Schlehen

Obst ernten oder kaufen, verarbeiten, vergären und brennen
Benutzeravatar
T-500
Beiträge: 104
Registriert: 7. Mai 2024, 11:13

Schlehen

Beitrag von T-500 »

Ein Kollege erzählte mir neulich, dass er Schlehen gesammelt hat, um traditionell angesetzten Likör daraus zu machen. Nachdem ich ihm geschworen hatte, die Stelle mit den Büschen niemandem zu verraten, zeigte er mir die Örtlichkeit. Am Samstag bin ich mit meiner Frau dorthin gefahren.
IMG_9685.jpeg
IMG_9687.jpeg
IMG_9688.jpeg
Jetzt möchte ich ein leckeres Destillat daraus machen. Für einen klassischen Brand ist das zuwenig. Deshalb schwebt mir ein Schlehengeist vor. Hat jemand von euch schon erfolgreich Schlehengeist gemacht? Ich persönlich mag eine leichte Steinnote- ähnlich einem guten Kirschwasser.
Ich habe aus dem Archiv der Kleinbrennerei sämtliche Artikel über Geiste/ Schlehen gelesen und habe eine Vorstellung bekommen, wie es gehen kann. Mich interessieren eure Erfahrungen. Die Schlehen hab ich erstmal eingefroren, damit sich die Gerbsäure abbaut.
Mit besten Grüßen
T-500 :)
Benutzeravatar
derwo
Beiträge: 3627
Registriert: 20. Okt 2018, 21:35

Re: Schlehen

Beitrag von derwo »

Schlehengeist ist absolut top. Ich habe leider keine gute Stelle zum Sammeln.

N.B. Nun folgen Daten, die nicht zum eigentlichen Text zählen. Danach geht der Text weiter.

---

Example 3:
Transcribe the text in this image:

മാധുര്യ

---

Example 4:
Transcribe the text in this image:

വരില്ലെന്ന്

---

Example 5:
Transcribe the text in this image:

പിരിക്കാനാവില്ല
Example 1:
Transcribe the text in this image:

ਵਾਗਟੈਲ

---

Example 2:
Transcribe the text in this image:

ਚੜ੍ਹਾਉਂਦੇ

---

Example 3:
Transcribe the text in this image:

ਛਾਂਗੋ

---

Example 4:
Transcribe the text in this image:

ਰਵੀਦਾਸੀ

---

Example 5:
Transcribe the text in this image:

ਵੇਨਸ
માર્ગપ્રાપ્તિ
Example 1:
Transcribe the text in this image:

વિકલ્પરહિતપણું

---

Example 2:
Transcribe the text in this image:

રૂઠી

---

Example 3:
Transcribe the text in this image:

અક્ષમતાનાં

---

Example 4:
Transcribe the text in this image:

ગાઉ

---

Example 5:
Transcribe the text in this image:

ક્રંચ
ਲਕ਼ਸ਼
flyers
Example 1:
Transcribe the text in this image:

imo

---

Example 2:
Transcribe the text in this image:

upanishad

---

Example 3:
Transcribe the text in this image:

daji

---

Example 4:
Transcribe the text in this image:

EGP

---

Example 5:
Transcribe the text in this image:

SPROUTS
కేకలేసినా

Es gibt eine sehr große Bandbreite, wie viel man an Geistgut nimmt. Es gibt kommerzielle Produkte, bei denen man kaum was schmeckt von den Schlehen. Aber man kann auch Aromabomben machen.

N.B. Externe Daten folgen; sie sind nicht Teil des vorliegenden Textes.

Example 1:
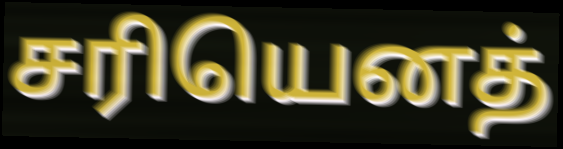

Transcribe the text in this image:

சரியெனத்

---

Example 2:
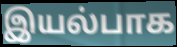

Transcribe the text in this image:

இயல்பாக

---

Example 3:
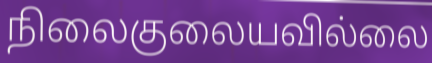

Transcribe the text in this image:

நிலைகுலையவில்லை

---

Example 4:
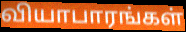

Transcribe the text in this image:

வியாபாரங்கள்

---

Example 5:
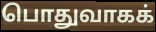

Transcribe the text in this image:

பொதுவாகக்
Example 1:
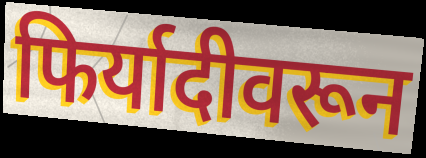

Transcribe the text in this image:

फिर्यादीवरून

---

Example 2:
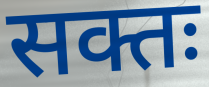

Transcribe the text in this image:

सक्तः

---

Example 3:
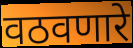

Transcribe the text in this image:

वठवणारे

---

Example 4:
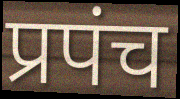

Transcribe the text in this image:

प्रपंच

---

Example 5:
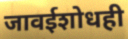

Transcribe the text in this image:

जावईशोधही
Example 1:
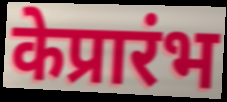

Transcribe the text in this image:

केप्रारंभ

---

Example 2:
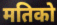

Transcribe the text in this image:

मतिको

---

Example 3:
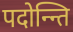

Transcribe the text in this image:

पदोन्न्ति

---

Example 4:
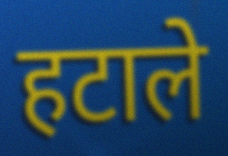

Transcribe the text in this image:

हटाले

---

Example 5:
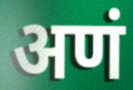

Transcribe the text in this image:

अणं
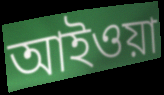
আইওয়া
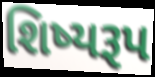
શિષ્યરૂપ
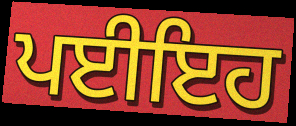
ਪਈਇਹ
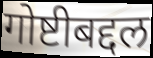
गोष्टीबद्दल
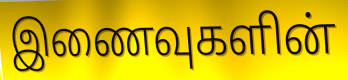
இணைவுகளின்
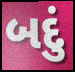
બદું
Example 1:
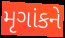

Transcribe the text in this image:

મૃગાંકને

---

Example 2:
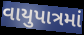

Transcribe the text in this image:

વાયુપાત્રમાં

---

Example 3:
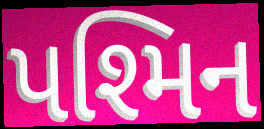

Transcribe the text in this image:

પશ્મિન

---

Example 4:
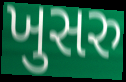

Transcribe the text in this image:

ખુસરુ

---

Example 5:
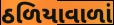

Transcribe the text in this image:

ઠળિયાવાળાં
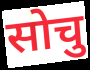
सोचु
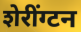
शेरींग्टन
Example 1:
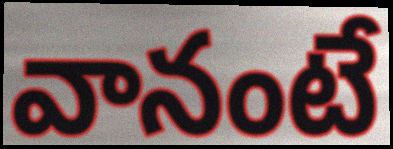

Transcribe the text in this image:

వానంటే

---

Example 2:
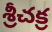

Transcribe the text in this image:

శ్రీచక్ర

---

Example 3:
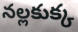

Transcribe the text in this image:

నల్లకుక్క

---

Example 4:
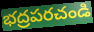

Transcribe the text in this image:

భద్రపరచండి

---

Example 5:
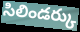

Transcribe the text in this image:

సిలిండర్కు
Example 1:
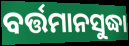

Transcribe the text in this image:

ବର୍ତ୍ତମାନସୁଦ୍ଧା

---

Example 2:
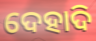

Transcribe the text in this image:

ଦେହାଦି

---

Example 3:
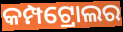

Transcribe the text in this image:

କମ୍ପଟ୍ରୋଲର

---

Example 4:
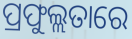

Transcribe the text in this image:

ପ୍ରଫୁଲ୍ଲତାରେ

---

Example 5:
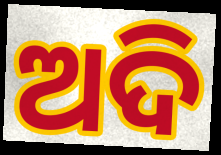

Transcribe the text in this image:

ଅଦି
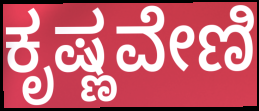
ಕೃಷ್ಣವೇಣಿ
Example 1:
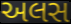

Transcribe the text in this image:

અલસ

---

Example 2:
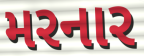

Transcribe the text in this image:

મરનાર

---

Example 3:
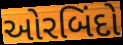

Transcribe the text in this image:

ઓરબિંદો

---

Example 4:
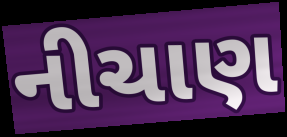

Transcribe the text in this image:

નીચાણ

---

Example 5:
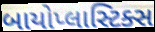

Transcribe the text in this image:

બાયોપ્લાસ્ટિક્સ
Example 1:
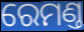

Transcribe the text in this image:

ରେମଣ୍ତ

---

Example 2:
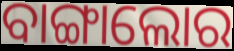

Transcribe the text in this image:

ବାଙ୍ଗାଲୋର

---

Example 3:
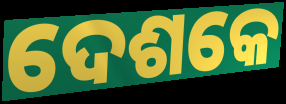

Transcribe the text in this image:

Mit niedrigen vol% gegeistet geht es ein bisschen Richtung Johannisbeer-Kirsch-Kaugummiaroma. Mit höheren wird es eher gewöhnlich und kratzig. Das soll jetzt aber nicht abschrecken. Ich finde Schlehengeist, bei dem nicht an Schlehen gespart wurde, sehr gut.

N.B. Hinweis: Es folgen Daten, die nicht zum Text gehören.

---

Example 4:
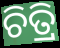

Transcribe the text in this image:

ଚିତ୍ରି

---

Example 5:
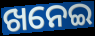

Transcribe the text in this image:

ଖନେଇ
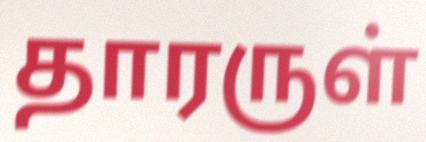
தாரருள்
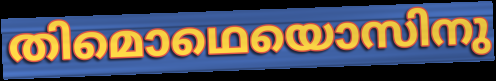
തിമൊഥെയൊസിനു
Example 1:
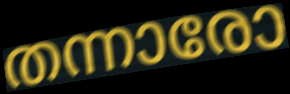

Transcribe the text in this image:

തന്നാരോ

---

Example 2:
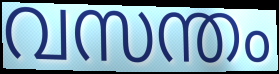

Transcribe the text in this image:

വസന്തം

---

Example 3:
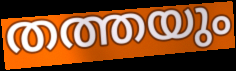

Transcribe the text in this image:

തത്തയും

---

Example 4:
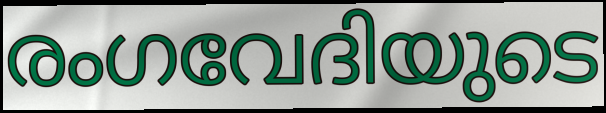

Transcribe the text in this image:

രംഗവേദിയുടെ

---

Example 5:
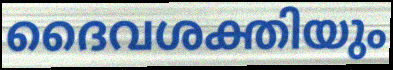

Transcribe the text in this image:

ദൈവശക്തിയും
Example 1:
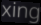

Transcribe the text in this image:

xing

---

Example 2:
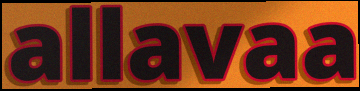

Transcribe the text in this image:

allavaa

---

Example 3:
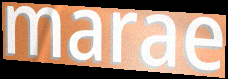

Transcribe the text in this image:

marae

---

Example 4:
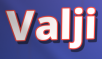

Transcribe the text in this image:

Valji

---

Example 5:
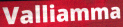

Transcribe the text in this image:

Valliamma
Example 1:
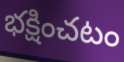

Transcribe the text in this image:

భక్షించటం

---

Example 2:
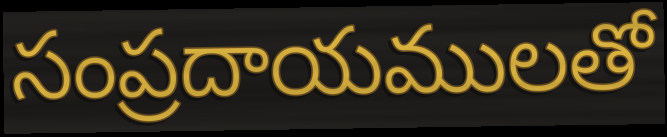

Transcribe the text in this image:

సంప్రదాయములతో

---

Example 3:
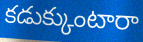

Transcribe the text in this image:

కడుక్కుంటారా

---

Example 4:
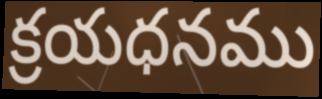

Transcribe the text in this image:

క్రయధనము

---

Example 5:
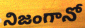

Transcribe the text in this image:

నిజంగానో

Hoffentlich komme ich mal wieder zu welchen. Auf ebay gab es vor ein paar Jahren immer mal wieder welche für 5€ das kg.
Benutzeravatar
T-500
Beiträge: 104
Registriert: 7. Mai 2024, 11:13

Re: Schlehen

Beitrag von T-500 »

Hallo Derwo,
vielen Dank für Deine Hinweise. In einer Ausgabe der Kleinbrennerei habe ich zum Thema Verkostung von Bränden vs. Geisten folgendes gefunden:

"Gute Schlehenbrände zeichnen sich aus durch die Harmonie von Stein- und Fruchtcharakter. Da die Schlehe an sich eine sehr zartaromatische Frucht darstellt und bei Frischgenuss vor allem Gerbstoffe und Säuren im Vordergrund stehen, ist es besonders schwierig, hier die genannte
Harmonie zu erreichen. Oft sind Schlehenbrände bitter im Abgang mit intensiver Marzipancharakteristik. Schon leichter Nachlaufanteil macht diese Produkte vollends ungenießbar. Ein bei Schlehen vorkommender Fehler kann ein unangenehm parfümierter, fast Schnupftabak ähnlicher Geruch sein, dessen Entstehung wahrscheinlich auf bakterielle Tätigkeit durch unsaubere Verarbeitung zurückzuführen ist."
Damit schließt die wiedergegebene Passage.